Legend by Marie Lu
Series: Legend (Book #1)
Publisher: Putnam Juvenile
Release date: 29th November 2011
Read: 31st January 2014
Tagged under: 2014 read, 2014 favourites, dystopian, YA-fiction, 3
He is a Legend...
What was once the western United States is now home to the Republic, a nation perpetually at war with its neighbors. Born into an elite family in one of the Republic's wealthiest districts, fifteen-year-old June is a prodigy being groomed for success in the Republic's highest military circles. Born into the slums, fifteen-year-old Day is the country's most wanted criminal. But his motives may not be as malicious as they seem
From very different worlds, June and Day have no reason to cross paths - until the day June's brother, Metias, is murdered and Day becomes the prime suspect. Caught in the ultimate game of cat and mouse, Day is in a race for his family's survival, while June seeks to avenge Metias's death. But in a shocking turn of events, the two uncover the truth of what has really brought them together, and the sinister lengths their country will go to keep its secrets.
Book Review [Spoiler Free]
Having freshly finished the Legend series just prior to this review, it's hard not to let my feelings and views of Prodigy and Champion cloud my thoughts of Legend, the first book in this dystopian trilogy written by Marie Lu. Which is why although I have tagged this book (and series) as one of my 2014 favourites, I still left the rating of this book at a 3, the original rating I gave when I first finished this book.
Legend follows the story of June, a fifteen-year-old prodigy of the Republic, as she embarks on a quest to avenge the murder of her older brother, Metias, who was killed during a routine night of patrolling. Her target is the infamous Day, the Republic's most wanted criminal. But as the two of them meet and get to know each other more, June is forced to question her goal and the actions of the country she has sworn to protect.

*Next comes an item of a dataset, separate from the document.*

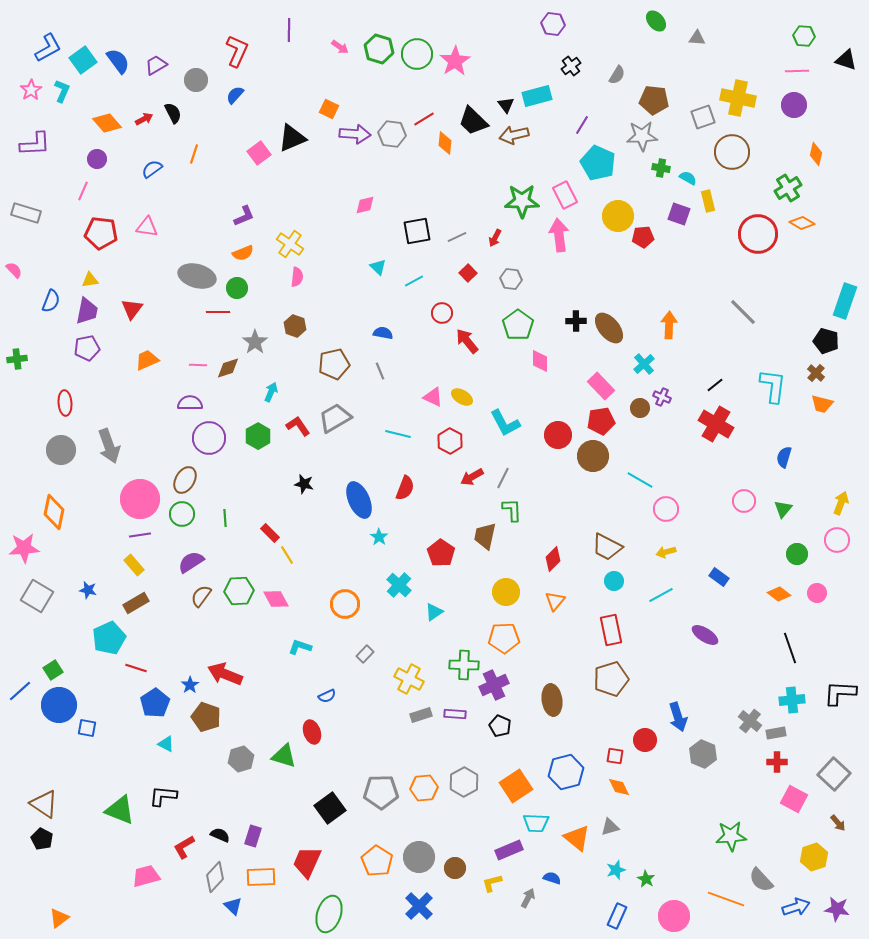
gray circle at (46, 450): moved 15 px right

As far as dystopian novels go, this one is a solid start to the trilogy. It features a strong powerful heroine and an equally capable hero. Both are strong with almost inhuman strengths and powers that gives this book almost a tinge of fantasy. The world they reside in is fully dystopian (none of the half-formed societies that some lesser books try to pass off as dystopian) with plenty of mystery and intrigue as to its past. And despite the almost instant attraction between the pair, the fact that June and Day are pitted against each other right from the start gives their friendship/relationship an off-kilter tone right from the start.
The story line alternates between June and Day, giving the reader perspectives on both the world of the elite and rich, as well as that of the streets. But soon, as the characters meet, their worlds collide and the story line merges to one. One of the strength of Lu's writing is the fact that even though Metias is relatively a small character, the reader nevertheless relates to June's grief over his passing and can understand the reasons behind her actions. Another small facet that I really enjoyed was both June and Day's ability to notice very small details with regards to their surroundings. Legend is most definitely a strong dystopian novel and stands above the throngs of dystopian works that have flooded the market.
But what prevented me from giving this book a higher rating is that I felt it just needed a bit more. As often is the case with trilogies, the author holds onto some trump cards for the later books. I felt that Marie Lu didn't reveal too much of the world building, leaving me with the sense that there is a bigger world out there but the story is isolated to just one city. There are also a lot of questions raised but never answered. While it was enjoyable, it didn't do enough to land on my favourites list on its own.
I definitely enjoyed this book and it left me wanting to continue the series. It may be a harsh rating for such a solid read but I just felt Legend just needed to give a bit more than what it had. However, I would still highly recommend this book (and the series) to fans of the dystopian genre.